INSTRUCTIONS TO FOLLOW: Instruction for the entries that follow: retype exactly the lines from the line with "left shoulder: (176, 89)" to the line with "right hip: (330, 457)", both included, and omit all others.

(Bounding box coordinate data)
.....

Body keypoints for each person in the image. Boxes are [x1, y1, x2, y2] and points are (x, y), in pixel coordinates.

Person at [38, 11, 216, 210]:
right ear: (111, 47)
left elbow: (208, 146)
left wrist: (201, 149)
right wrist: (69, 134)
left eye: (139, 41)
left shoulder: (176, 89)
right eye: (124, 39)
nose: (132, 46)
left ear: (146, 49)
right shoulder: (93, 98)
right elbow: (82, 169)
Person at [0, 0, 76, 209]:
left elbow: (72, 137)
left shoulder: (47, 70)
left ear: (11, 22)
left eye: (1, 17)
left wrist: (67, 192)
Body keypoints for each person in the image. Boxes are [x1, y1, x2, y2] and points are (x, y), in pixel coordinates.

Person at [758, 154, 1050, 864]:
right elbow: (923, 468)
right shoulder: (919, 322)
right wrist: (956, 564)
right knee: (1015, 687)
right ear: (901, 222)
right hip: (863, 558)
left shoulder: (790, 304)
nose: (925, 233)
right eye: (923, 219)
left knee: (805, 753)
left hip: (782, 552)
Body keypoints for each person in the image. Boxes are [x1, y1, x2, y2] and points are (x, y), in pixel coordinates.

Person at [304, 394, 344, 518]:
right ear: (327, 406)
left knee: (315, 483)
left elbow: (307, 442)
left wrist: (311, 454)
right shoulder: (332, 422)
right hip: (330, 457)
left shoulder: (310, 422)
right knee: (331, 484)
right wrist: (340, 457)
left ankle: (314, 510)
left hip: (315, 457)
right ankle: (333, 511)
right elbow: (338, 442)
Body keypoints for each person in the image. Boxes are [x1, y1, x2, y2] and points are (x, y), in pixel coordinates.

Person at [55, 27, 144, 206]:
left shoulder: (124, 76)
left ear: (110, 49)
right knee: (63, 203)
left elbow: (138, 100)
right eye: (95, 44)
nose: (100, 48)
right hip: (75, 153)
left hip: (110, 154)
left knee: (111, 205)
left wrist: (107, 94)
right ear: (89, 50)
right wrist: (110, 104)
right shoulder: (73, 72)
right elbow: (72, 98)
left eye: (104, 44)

.....

RESPONSE AREA:
left shoulder: (176, 89)
right eye: (124, 39)
nose: (132, 46)
left ear: (146, 49)
right shoulder: (93, 98)
right elbow: (82, 169)
Person at [0, 0, 76, 209]:
left elbow: (72, 137)
left shoulder: (47, 70)
left ear: (11, 22)
left eye: (1, 17)
left wrist: (67, 192)
Body keypoints for each person in the image. Boxes are [x1, y1, x2, y2] and points are (x, y), in pixel coordinates.

Person at [758, 154, 1050, 864]:
right elbow: (923, 468)
right shoulder: (919, 322)
right wrist: (956, 564)
right knee: (1015, 687)
right ear: (901, 222)
right hip: (863, 558)
left shoulder: (790, 304)
nose: (925, 233)
right eye: (923, 219)
left knee: (805, 753)
left hip: (782, 552)
Body keypoints for each person in the image. Boxes are [x1, y1, x2, y2] and points are (x, y), in pixel coordinates.

Person at [304, 394, 344, 518]:
right ear: (327, 406)
left knee: (315, 483)
left elbow: (307, 442)
left wrist: (311, 454)
right shoulder: (332, 422)
right hip: (330, 457)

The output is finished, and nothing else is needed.